To further enhance aspects of the story, Walsh also employs some intriguing strategies with actors. Although Bosley Crowther was unimpressed by Robert Mitchum's performance, for example, biographer Marilyn Ann Moss sees Walsh's handling of Mitchum—and the result—quite differently. As she notes: Walsh "opened up Jeb's character by getting Mitchum's facial expressions to mirror a perpetual, natural innocence—thereby making him vulnerable to anything good or evil coming his way." As well as aligning Jeb more closely with well-meaning but often gullible noir leads than with self-assured, highly perceptive western heroes, this approach also helped to make the character more nuanced and interesting.

Pursued is not without its shortcomings. At times, for example, the behavior of the main characters seems forced and contrived. Is Adam's jealousy toward Jeb, for example, so all-consuming that it compels Adam to try to kill Jeb? Or would Thorley really vent her rage at Jeb by playing a femme fatale as part of a plan to kill him? In both cases, it seems like a big stretch.

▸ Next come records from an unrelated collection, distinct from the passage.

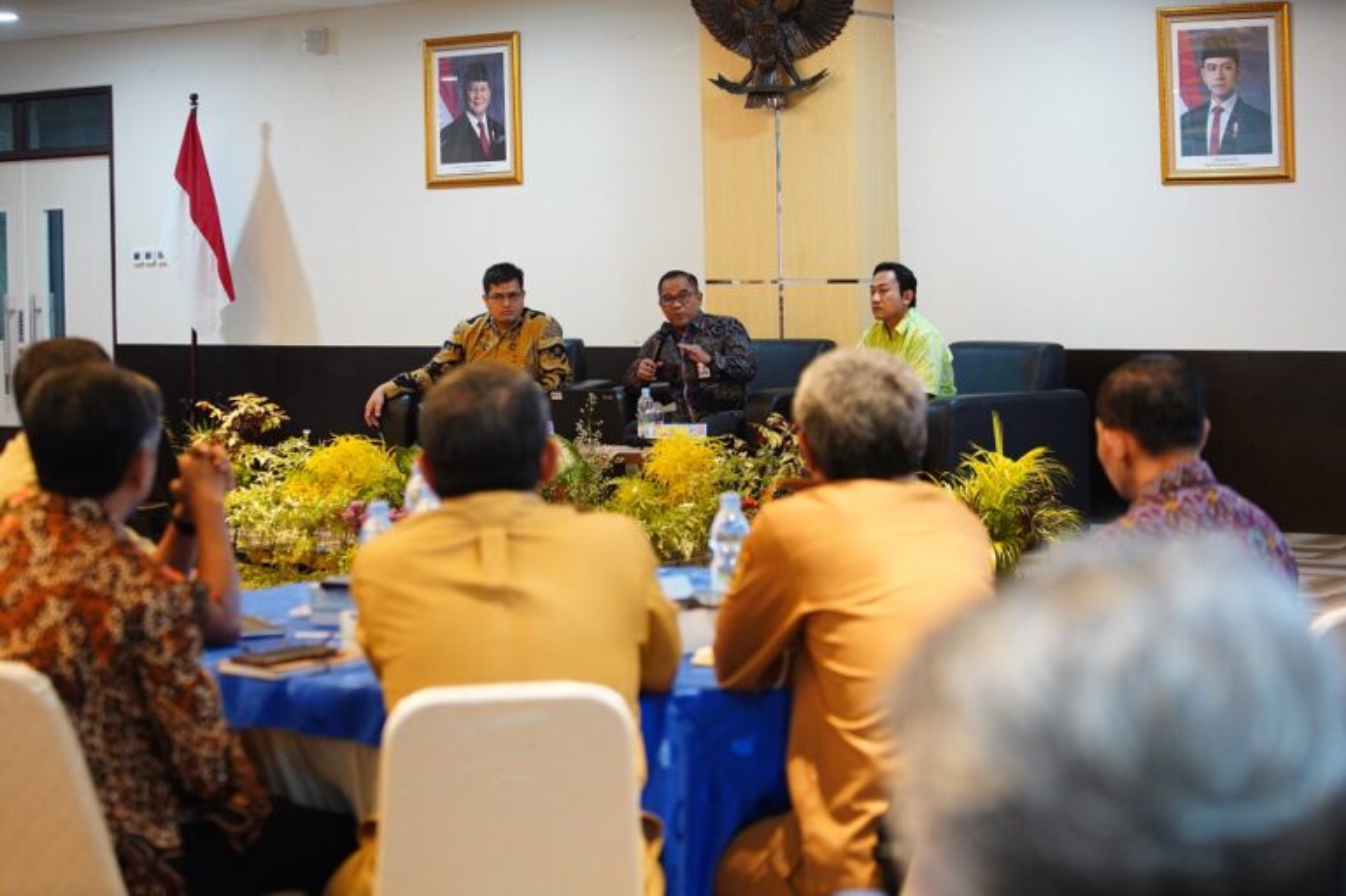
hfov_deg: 28.9
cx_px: 673
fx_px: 2615
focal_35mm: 70
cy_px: 448
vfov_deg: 19.4
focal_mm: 70
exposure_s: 1/100
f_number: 4
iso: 3200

Yet, despite its imperfections, the film remains quite powerful today. Much of this power comes, of course, from Walsh and Howe's visual design and cinematography, which seem to deepen and broaden every emotion being played out in the film. In addition, several of the actors convey their characters' complex and conflicted states of mind with great skill. Mitchum—an actor who could do just about anything extremely well—is quite effective as the sad, lost, and disconnected Jeb. Another standout is the wonderful Judith Anderson, who ably portrays the complicated Medora, a woman who carries terrible secrets and enormous guilt with her but who also grows to love young Jeb as much as her own children.

Still another—and perhaps the foremost—source of Pursued's power is Walsh himself or, more precisely, his ongoing processing of his own traumatic childhood experience. As Moss has perceptively put it: "Walsh's connection to the material … goes even deeper. The film's overriding concern is loss and grief, natural territory for Walsh, who in one way or another was drawn to these subjects and found his way back to them time and again. That Jeb loses his home is not lost on Walsh, who in the deepest sense lost his home when he was young." Jeb's search, then, reflects Walsh's own, and, we might assume, Jeb's story resonated with the director in a primal, profound way. In turn, we might also assume, Walsh turned that intense feeling into intensely felt art.


max fraley said...

PURSUED... A major insight into one of my favorite western films remembered from my youth. As an adolescent I thought it was far removed from the standard A and B level movies I was used to viewing in the theaters. It stayed with me whereas many faded with time. As the years advanced I fell head over heels for the onslaught of nourish cinema treats sent out to my small midwestern town cinema, but the western connection was not unveiled until many years later. This excerpt from David Meuel's book - THE NOIR WESTERN pretty much signs, seals and delivers a copy to my library. If the examination of other titles in Meuel's writing is similar in quality then I am about to own a treasure. I just hope my aspirations for similar classic movie dissections are done with COLORADO TERRITORY, BLOOD ON THE MOON, MY DARLING CLEMENTINE, THE MAN WHO SHOT LIBERTY VALENCE, etc.
Raoul Walsh earned it.

Michael Guillen said...

Max, thanks for stopping by to comment. Wishing you your own enjoyment of David's volume on noir westerns.